New Medicare item number for post-partum muscle separation

We are pleased to inform women who require a tummy tuck (abdominoplasty) surgery to address muscle separation after pregnancy that the Medicare rebate for this procedure has been reinstated.

In 2016, Medicare discontinued coverage for the surgical repair of abdominal muscles following concerns about its misuse for cosmetic purposes. However, the Australian Society of Plastic Surgeons and its members have diligently worked towards reintroducing this coverage to assist mothers dealing with excess skin and muscle separation. Effective from 1 July 2022, a new item number, 30175, has been introduced by Medicare.

This development is a significant achievement for women experiencing post-partum rectus diastasis (tummy muscle split).

Eligibility criteria

To be eligible for the new Medicare item number 30175, the below criteria must be met:

  • Cause – The rectus diastasis was caused by pregnancy.
  • Timing – You must be at least 12 months post-partum at the time of receiving the surgery.
  • Gap measurement – The gap between abdominal muscles must be at least 3cm as evidenced by an ultrasound.
  • Symptoms – You must have documented symptoms of pain or discomfort at the site and/or low back pain or urinary symptoms.
  • Other treatment has failed – You must have tried and failed to respond to non-surgical treatment options such as physiotherapy.
    • Other examples of non-surgical treatment may be: symptomatic management with pain medication, lower back braces, lifestyle changes, physiotherapy and/or exercise.
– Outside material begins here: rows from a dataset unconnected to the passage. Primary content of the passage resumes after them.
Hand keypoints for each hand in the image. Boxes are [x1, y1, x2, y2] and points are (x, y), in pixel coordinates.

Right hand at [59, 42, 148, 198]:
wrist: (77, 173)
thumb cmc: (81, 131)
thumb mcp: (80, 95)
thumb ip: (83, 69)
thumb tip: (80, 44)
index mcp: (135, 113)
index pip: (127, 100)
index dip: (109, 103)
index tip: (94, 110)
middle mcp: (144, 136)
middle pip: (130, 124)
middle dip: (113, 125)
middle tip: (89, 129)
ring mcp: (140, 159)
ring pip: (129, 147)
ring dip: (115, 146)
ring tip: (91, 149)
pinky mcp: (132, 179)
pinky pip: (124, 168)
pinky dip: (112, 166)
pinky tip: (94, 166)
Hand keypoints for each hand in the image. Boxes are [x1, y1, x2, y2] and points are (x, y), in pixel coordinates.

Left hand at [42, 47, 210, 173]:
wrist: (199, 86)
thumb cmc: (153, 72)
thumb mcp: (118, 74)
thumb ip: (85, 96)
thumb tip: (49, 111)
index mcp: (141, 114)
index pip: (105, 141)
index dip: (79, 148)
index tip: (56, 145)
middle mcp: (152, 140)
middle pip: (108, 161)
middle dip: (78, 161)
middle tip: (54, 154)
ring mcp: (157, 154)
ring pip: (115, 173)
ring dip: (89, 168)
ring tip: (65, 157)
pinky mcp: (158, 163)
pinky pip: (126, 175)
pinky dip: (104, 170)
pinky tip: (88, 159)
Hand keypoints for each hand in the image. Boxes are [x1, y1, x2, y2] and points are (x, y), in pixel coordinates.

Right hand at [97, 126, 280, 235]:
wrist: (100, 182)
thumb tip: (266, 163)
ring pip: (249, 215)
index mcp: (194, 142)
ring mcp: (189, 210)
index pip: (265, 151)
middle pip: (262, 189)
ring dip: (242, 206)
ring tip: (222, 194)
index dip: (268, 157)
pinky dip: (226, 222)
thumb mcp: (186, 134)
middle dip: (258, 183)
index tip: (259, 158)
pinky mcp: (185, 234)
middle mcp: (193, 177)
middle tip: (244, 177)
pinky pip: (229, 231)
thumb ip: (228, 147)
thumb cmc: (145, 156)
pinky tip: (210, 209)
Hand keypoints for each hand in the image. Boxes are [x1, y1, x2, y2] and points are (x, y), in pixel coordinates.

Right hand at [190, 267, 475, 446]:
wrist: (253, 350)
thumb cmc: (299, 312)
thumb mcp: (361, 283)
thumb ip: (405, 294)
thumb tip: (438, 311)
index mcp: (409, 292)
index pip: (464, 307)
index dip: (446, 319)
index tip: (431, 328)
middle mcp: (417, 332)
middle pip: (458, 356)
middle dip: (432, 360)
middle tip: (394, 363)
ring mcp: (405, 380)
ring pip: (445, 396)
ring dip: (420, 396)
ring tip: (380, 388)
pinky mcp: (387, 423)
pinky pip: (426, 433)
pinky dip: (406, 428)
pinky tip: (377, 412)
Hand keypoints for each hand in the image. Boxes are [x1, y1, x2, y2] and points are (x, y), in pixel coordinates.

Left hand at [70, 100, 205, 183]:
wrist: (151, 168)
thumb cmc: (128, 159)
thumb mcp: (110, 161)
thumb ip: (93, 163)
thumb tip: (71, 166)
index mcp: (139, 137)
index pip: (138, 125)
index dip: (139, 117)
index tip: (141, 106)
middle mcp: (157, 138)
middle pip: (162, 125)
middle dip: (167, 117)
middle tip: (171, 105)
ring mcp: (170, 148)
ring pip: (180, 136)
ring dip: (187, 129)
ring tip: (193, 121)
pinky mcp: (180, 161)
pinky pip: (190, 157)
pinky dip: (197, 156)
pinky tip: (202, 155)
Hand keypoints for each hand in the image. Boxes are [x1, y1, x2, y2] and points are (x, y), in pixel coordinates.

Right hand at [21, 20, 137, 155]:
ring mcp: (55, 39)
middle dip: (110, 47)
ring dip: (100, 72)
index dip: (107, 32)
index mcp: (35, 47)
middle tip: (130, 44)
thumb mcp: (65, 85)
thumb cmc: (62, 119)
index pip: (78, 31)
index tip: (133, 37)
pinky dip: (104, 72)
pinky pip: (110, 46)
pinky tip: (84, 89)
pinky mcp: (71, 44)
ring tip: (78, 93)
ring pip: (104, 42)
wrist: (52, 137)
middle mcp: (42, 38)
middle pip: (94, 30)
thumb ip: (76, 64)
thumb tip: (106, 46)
Your Specialist Plastic Surgeon will make the final decision on whether or not you meet the criteria.

Your GP will need to provide you with a referral to see us and it should be well-documented in the referral the non-surgical management and treatment options that have been undertaken. Your GP can also refer you for the required ultrasound and include the radiologist’s report with your GP referral.

What is my next step?

The ideal initial step is to make an appointment with your GP to discuss and/or be referred for non-surgical treatment alternatives or symptom management.

It is also recommended you review your private health insurance options to see if there are any waiting period required to be completed prior to claiming this procedure.

If you have private health insurance, your policy will need to cover Plastic and reconstructive surgery (medically necessary). Most plastic and reconstructive surgery (medically necessary) is only covered by Silver-level or above coverage. This means that if you have Bronze-level health insurance, your private health fund is unlikely to contribute to this surgery. We recommend that you look into your private health insurance coverage to see if it would be more cost-effective to increase your coverage before undergoing surgery. This is largely dependent on your unique circumstances. Please keep in mind that you will still have some out-of-pocket expenses.

Cost of Procedure

The factors listed below will impact how much you will pay:

  • Medicare eligibility (if you do not have Medicare, this recent announcement won’t change how you access this procedure and you will still need to pay full fees)
  • Private health insurance level and coverage
  • Specialist Plastic Surgeon’s fee
  • Final amount Medicare will cover
  • Private hospital facility costs
  • Anaesthesia fees
  • Prescriptions for medication
  • Post-surgery garments

Your surgeon and their secretary will be able to discuss this in more detail with you during your initial consultation and provide you with a full surgical fee estimate.